[Source data]
_ _ _ _ _ _ _

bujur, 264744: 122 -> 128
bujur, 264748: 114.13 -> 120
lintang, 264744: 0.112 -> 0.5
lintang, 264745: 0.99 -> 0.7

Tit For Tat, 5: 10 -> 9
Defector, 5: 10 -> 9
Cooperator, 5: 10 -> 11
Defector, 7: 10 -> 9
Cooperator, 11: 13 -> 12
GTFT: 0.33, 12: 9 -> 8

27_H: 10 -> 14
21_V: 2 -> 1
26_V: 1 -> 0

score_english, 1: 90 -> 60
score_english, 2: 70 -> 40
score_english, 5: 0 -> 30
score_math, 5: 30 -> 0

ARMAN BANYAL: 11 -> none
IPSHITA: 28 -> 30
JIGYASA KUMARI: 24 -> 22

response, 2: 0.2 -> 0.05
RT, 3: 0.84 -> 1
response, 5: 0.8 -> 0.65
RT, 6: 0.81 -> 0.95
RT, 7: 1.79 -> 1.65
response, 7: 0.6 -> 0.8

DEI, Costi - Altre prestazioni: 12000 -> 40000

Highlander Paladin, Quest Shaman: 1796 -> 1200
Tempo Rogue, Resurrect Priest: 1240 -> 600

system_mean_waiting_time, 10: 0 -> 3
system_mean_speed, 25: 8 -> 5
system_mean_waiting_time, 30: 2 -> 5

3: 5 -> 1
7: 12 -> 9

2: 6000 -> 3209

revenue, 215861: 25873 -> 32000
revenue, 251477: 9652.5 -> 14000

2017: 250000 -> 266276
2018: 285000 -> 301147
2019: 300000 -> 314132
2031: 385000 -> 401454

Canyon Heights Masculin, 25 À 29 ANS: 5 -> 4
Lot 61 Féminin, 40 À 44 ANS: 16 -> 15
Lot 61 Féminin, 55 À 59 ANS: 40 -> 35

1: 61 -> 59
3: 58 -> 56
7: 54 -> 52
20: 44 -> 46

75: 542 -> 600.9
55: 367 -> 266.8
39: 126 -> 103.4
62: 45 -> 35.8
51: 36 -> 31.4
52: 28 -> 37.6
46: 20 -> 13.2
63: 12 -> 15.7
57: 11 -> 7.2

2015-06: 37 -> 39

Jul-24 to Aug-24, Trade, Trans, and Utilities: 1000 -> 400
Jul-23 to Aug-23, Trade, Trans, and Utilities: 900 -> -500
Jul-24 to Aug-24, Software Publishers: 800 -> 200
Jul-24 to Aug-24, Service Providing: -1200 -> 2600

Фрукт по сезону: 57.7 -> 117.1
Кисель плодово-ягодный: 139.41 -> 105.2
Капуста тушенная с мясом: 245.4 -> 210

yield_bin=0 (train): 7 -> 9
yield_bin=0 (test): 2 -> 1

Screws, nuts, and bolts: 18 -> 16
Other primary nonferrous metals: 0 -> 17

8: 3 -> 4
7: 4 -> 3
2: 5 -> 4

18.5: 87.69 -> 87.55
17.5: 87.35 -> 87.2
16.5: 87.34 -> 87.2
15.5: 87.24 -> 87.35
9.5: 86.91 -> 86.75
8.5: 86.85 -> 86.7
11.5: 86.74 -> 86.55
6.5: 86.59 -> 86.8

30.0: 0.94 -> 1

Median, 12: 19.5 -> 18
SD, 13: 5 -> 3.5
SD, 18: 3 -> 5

_ _ _ _ _ _ _

WORK INSTRUCTIONS:
All lines from the one with "39: 126 -> 103.4" through the end of the data must be repeated exactly, and nothing else may be repeated.

EXERCISE SOLUTION:
39: 126 -> 103.4
62: 45 -> 35.8
51: 36 -> 31.4
52: 28 -> 37.6
46: 20 -> 13.2
63: 12 -> 15.7
57: 11 -> 7.2

2015-06: 37 -> 39

Jul-24 to Aug-24, Trade, Trans, and Utilities: 1000 -> 400
Jul-23 to Aug-23, Trade, Trans, and Utilities: 900 -> -500
Jul-24 to Aug-24, Software Publishers: 800 -> 200
Jul-24 to Aug-24, Service Providing: -1200 -> 2600

Фрукт по сезону: 57.7 -> 117.1
Кисель плодово-ягодный: 139.41 -> 105.2
Капуста тушенная с мясом: 245.4 -> 210

yield_bin=0 (train): 7 -> 9
yield_bin=0 (test): 2 -> 1

Screws, nuts, and bolts: 18 -> 16
Other primary nonferrous metals: 0 -> 17

8: 3 -> 4
7: 4 -> 3
2: 5 -> 4

18.5: 87.69 -> 87.55
17.5: 87.35 -> 87.2
16.5: 87.34 -> 87.2
15.5: 87.24 -> 87.35
9.5: 86.91 -> 86.75
8.5: 86.85 -> 86.7
11.5: 86.74 -> 86.55
6.5: 86.59 -> 86.8

30.0: 0.94 -> 1

Median, 12: 19.5 -> 18
SD, 13: 5 -> 3.5
SD, 18: 3 -> 5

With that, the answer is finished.